Tuesday 5 June, 2018

Ratification of the Marrakesh Treaty in New Zealand is now a step closer, after a draft Bill was released today for public consultation.

“The Copyright (Marrakesh Treaty Implementation) Amendment Bill means so much to our community and we are really happy to see it in its draft form,” says the Blind Foundation’s Chief Executive Sandra Budd.

Once passed into New Zealand law, the Bill will give people within the blindness community and those with print disabilities in New Zealand – estimated at 168,000 – wider access to information by making it easier to distribute and share a wider variety of copyrighted works in accessible formats amongst the countries who have joined the international treaty.

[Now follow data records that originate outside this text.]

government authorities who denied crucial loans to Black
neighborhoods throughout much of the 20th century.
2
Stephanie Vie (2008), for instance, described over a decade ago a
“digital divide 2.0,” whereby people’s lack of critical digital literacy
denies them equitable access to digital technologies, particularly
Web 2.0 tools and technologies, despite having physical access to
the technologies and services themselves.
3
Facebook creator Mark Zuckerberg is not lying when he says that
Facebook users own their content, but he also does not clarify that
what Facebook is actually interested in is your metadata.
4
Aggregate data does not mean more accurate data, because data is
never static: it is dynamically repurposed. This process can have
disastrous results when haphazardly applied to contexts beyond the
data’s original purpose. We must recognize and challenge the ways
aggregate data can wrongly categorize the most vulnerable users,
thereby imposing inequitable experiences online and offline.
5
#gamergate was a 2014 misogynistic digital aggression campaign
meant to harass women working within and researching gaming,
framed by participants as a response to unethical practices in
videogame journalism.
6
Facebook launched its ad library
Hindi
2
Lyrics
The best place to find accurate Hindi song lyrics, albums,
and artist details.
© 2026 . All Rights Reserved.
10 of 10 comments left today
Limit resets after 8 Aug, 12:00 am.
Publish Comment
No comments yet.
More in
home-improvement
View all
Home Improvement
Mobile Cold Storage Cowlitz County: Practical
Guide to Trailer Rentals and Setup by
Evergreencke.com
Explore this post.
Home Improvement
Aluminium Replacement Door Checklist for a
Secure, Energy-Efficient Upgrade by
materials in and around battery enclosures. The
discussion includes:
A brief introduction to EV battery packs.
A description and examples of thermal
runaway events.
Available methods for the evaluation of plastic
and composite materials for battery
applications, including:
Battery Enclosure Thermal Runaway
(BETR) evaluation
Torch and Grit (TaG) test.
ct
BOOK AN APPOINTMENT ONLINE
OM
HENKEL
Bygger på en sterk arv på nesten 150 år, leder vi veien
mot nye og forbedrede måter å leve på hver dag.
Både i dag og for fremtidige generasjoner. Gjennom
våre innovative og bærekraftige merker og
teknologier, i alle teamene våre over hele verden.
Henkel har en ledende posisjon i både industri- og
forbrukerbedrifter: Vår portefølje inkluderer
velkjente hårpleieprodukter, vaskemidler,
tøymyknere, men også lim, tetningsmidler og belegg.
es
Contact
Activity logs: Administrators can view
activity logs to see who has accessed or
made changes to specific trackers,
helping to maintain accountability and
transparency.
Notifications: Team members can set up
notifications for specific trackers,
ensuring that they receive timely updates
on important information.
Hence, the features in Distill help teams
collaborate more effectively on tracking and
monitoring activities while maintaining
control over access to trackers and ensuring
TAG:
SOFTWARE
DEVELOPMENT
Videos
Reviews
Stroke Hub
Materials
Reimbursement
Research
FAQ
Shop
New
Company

“The Blind Foundation’s accessible library is one of our most-loved services. Everyone deserves the right to access the same information and unfortunately, for those who are blind or have low vision, having access to information in a format they can read is a challenge worldwide. The Marrakesh Treaty will make a real difference to the wealth of material we can provide.

“In the information age, we know too well that by unlocking access for our community, we are strengthening how we can overcome other challenges people with blindness or low vision might face including education, employment and social inclusion. This progress is significant,” says Budd.

The Blind Foundation has also recently extended its library service to serve all Kiwis with print disabilities, and looks forward to the opportunities for expansion the Marrakesh Treaty will provide.

“We have been working closely with Blind Citizens NZ in supporting the ratification of the Marrakesh Treaty. On behalf of the blind sector I would like to thank the New Zealand government for their continued progress in making the treaty a reality,” says Budd.